• Requirement: What is needed here is an exact printout of the data, with no pictures included.

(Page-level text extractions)
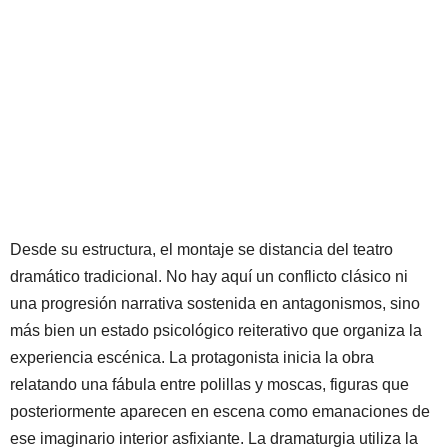
Desde su estructura, el montaje se distancia del teatro
dramático tradicional. No hay aquí un conflicto clásico ni
una progresión narrativa sostenida en antagonismos, sino
más bien un estado psicológico reiterativo que organiza la
experiencia escénica. La protagonista inicia la obra
relatando una fábula entre polillas y moscas, figuras que
posteriormente aparecen en escena como emanaciones de
ese imaginario interior asfixiante. La dramaturgia utiliza la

• Your response:
Desde su estructura, el montaje se distancia del teatro
dramático tradicional. No hay aquí un conflicto clásico ni
una progresión narrativa sostenida en antagonismos, sino
más bien un estado psicológico reiterativo que organiza la
experiencia escénica. La protagonista inicia la obra
relatando una fábula entre polillas y moscas, figuras que
posteriormente aparecen en escena como emanaciones de
ese imaginario interior asfixiante. La dramaturgia utiliza la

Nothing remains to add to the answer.